このコーナーでは、テクノロジーの最新研究を紹介するWebメディア「Seamless」を主宰する山下裕毅氏が執筆。新規性の高い科学論文を山下氏がピックアップし、解説する。Twitter: @shiropen2

 東京大学空間情報科学研究センター、大阪公立大学大学院情報学研究科、東京大学大学院情報理工学系研究科ソーシャルICT研究センター、株式会社国際電気通信基礎技術研究所に所属する研究者らは「日本国内におけるメールセキュリティに関する実態把握」の研究報告を発表した。

 パスワード付き圧縮ファイルを添付したメールとそのパスワードを書いたメールを別々に送るセキュリティ対策手法(通称:PPAP)において、脆弱性が高いにもかかわらずまだ使い続けている有無や理由、脆弱性の認識はあるかなどの質問を組織344社に行い、分析した研究報告である。

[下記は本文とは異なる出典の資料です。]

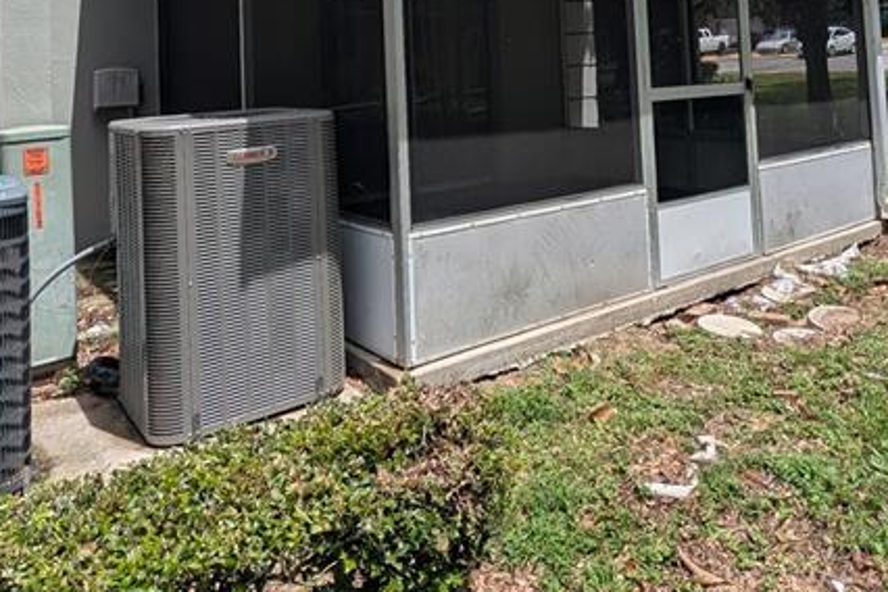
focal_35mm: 30
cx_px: 527
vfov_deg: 39.2
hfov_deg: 61.5
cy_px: 19
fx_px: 740
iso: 42
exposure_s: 1/2933
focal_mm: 2.23
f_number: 1.95
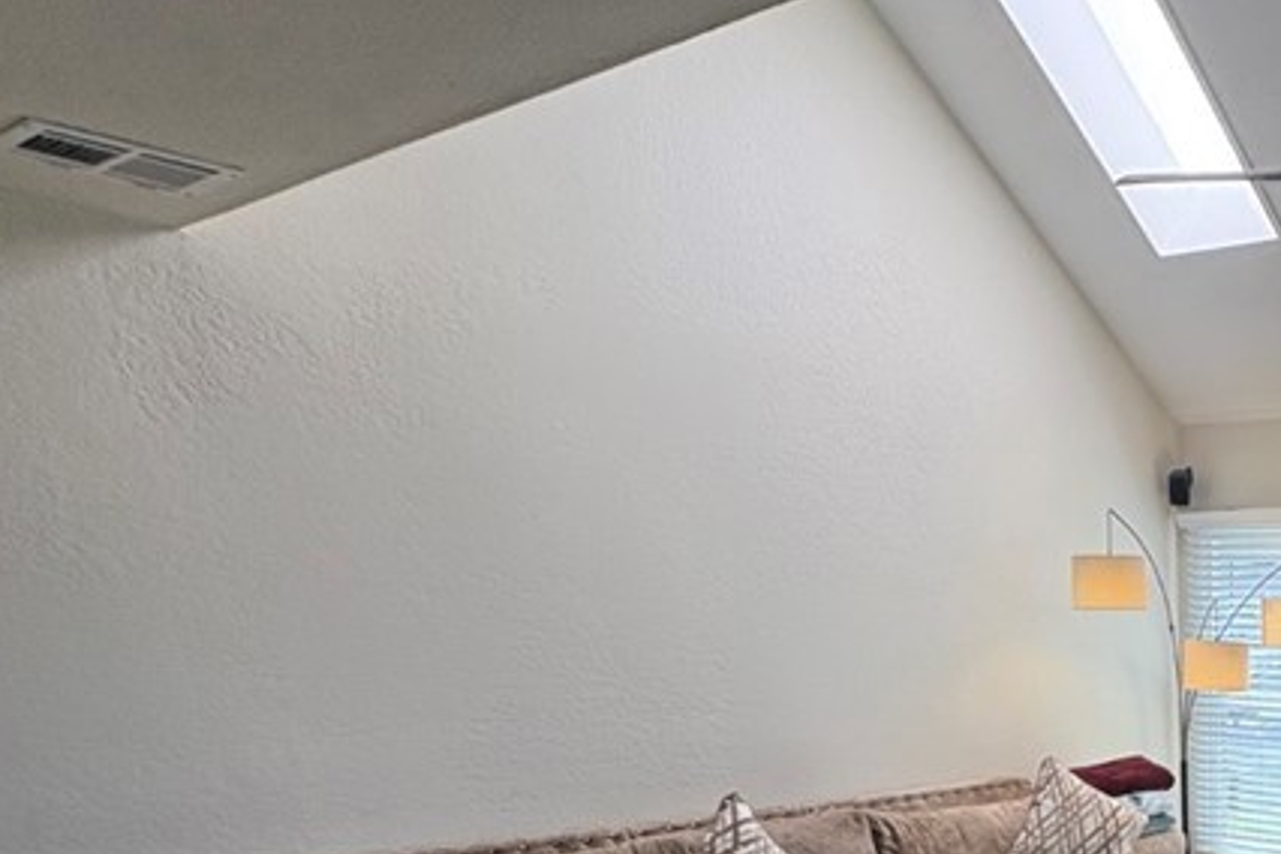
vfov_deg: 32.8
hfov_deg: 45.1
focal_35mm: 35
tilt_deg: -15.2
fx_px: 1245
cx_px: 1311
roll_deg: -1.3
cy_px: 959
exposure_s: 1/132
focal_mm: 2.22
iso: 80
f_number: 2.2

 取引先や顧客など社外の相手とファイルの受け渡しを行う際、情報漏えい対策としてPPAPが国内の企業や公共団体を中心に広く利用されている。PPAPは、「P:Passwordつきzip暗号化ファイルを送ります」「P:Passwordを送ります」「A:Aん号化(暗号化)」「P:Protocol」の略である。

 ファイルを間違えて違う相手に送信したり、ファイルを何らかの方法で奪われたりしても、別メールで送るパスワードがないと開けないという原理で漏えいを防ぐという理屈である。しかし、パスワードが書かれたメールもファイルを送る方法や経路が同じなため、セキュリティ性が低いというのが昨今の考えである。

 その上、ファイルが暗号化されているため、近年ではマルウェア「Emotet」の拡散に使われるなど、情報漏えい防止に使用されているPPAPが、反対にマルウェアを拡散している事態に陥っている。

 そのため、デジタル改革担当相は2020年11月の定例会見で中央省庁の職員が文書などのデータをメールで送信する際に使うPPAPを廃止する方針であると発表、次いで内閣府と内閣官房も廃止を発表した。これを皮切りに、さまざまな官公庁や企業などがPPAP廃止を発表した。

 このように廃止する企業が出てきたが、セキュリティ性が低く(無効性)マルウェア拡散リスク(有害性)を抱えているにもかかわらず、まだまだ使われているのが現状である。

 この研究ではPPAPがまだ採用されているのはどの程度か、またそれはなぜ使用され続けているのか、なぜ廃止に至らないのかなどを明らかにすることを目的に質問紙調査およびメールセキュリティ解析調査を実施した。

 なお、この研究ではPPAPそのものを批判したいわけではなく、無意味なセキュリティ対策の慣行が広まってしまう要因や対応策を検証することで、今後の組織におけるセキュリティ対策への示唆を得ることを目指している。

 調査対象は、国内で従業員数が1000人以上の企業および公共団体344社である。質問紙調査票を送付し、回収期間は22年7月22日までとして郵送もしくはWebで回答を受け付けた。